Electrical engineering circuit analysis

[circuit_boy]

Homework Statement

Question 1: http://img690.imageshack.us/i/79806671.jpg/

Question 2: http://img833.imageshack.us/i/48920688.jpg/

Homework Equations

V=IR, P=I^2R

The Attempt at a Solution

Answer to Question 1: http://img831.imageshack.us/i/imgmp.jpg/

Answers to Question 2 Part 1 :http://img545.imageshack.us/i/img0001e.jpg/

Answers to Question 2 Part 2 :http://img94.imageshack.us/i/img0002te.jpg/

Here are my answers for Question 2, if the solution is too long for you to bother with =D
a) Vth = 13V, Isc = 13A, Rth = 1Ohm
b) Vx = 12V
c) Vx = 12V
d) 8 watts, 2 watts, and 12 watts
e) Independent sources 16V and 10V absorb power, dependent source 1.2Vx delivers power

Feel free to give me any inputs! Your help is really appreciated!

 

[lewando]

At t=3, Q=5. How do you get a negative current?

 

[circuit_boy]

Since Q/T = I

We can say that taking the derivative of Q with respect to T will yield I, which is actually the gradient of Q and T, or of the graph.

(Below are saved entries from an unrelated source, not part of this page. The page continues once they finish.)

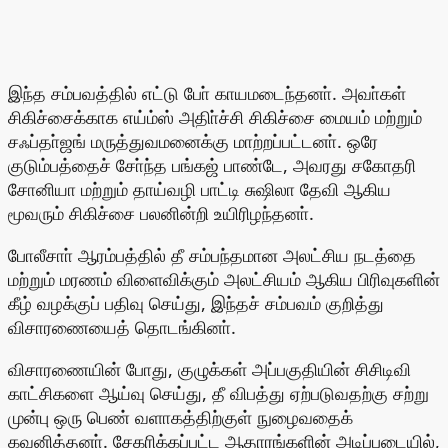
இந்த சம்பவத்தில் எட்டு போ் காயமடைந்தனா். அவா்கள்
சிகிச்சைக்காக எய்ம்ஸ் அதிா்ச்சி சிகிச்சை மையம் மற்றும்
சஃப்தா்ஜங் மருத்துவமனைக்கு மாற்றப்பட்டனா். ஒரே
குடும்பத்தைச் சோ்ந்த பங்கஜ் பாண்டே, அவரது சகோதரி
சோனியா மற்றும் தாய்வழி பாட்டி சுஷிலா தேவி ஆகிய
மூவரும் சிகிச்சை பலனின்றி உயிரிழந்தனா்.
போலீசாா் ஆரம்பத்தில் தீ சம்பந்தமான அலட்சிய நடத்தை
மற்றும் மரணம் விளைவிக்கும் அலட்சியம் ஆகிய பிரிவுகளின்
கீழ் வழக்குப் பதிவு செய்து, இந்தச் சம்பவம் குறித்து
விசாரணையைத் தொடங்கினா்.
விசாரணையின் போது, குழுக்கள் அப்பகுதியின் சிசிடிவி
காட்சிகளை ஆய்வு செய்து, தீ விபத்து ஏற்படுவதற்கு சற்று
முன்பு ஒரு பெண் வளாகத்திற்குள் நுழைவதைக்
கவனித்தனா். சேகரிக்கப்பட்ட ஆதாரங்களின் அடிப்படையில்,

From t=2 till t=4, gradient is negative, hence yielding a negative value. Are there anymore errors that you have spotted in the solution?

 

[collinsmark]

Homework Statement

Question 1: http://img690.imageshack.us/i/79806671.jpg/

[...snip...]

The Attempt at a Solution

Answer to Question 1: http://img831.imageshack.us/i/imgmp.jpg/

In the future, please post only one problem per thread (different questions related to the same problem are okay, but just don't post completely different problems). It gets really confusing if people are trying to help you with different problems all in the same thread.

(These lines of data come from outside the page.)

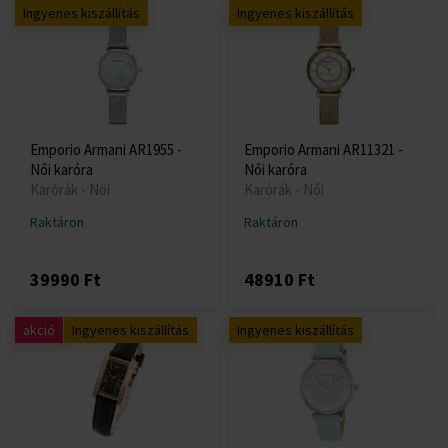
Ingyenes kiszállítás
Ingyenes kiszállítás
Emporio Armani AR1955 -
Emporio Armani AR11321 -
Női karóra
Női karóra
Karórák - Női
Karórák - Női
Raktáron
Raktáron
39990 Ft
48910 Ft
akció
Ingyenes kiszállítás
Ingyenes kiszállítás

So for "Question 1" (actually, Problem# 1), your solutions to parts A and B are correct.

Part C, the rms current is incorrect.
For RMS,
(1) First take the square of the function
(2) Find the "mean" of that squared function, i.e. the average of the squared function. This generally done by integrating the squared function (i.e. finding the area under the curve of the squared function) and then dividing by the time.
(3) Take the square root of whole result.

In your particular problem, you didn't find the mean correctly. (The mean of a and b is not a/2. The mean is (a + b)/2).

More generally, rms for a continuous function is:

$$f_{rms} = \sqrt{\frac{1}{T_2-T_1}\int_{T_1} ^{T_2}[f(t)]^2 dt}$$

 

[circuit_boy]

I see, the answer would be 5 then? Thank you for your input, try to have a look at question 2 too, thank you!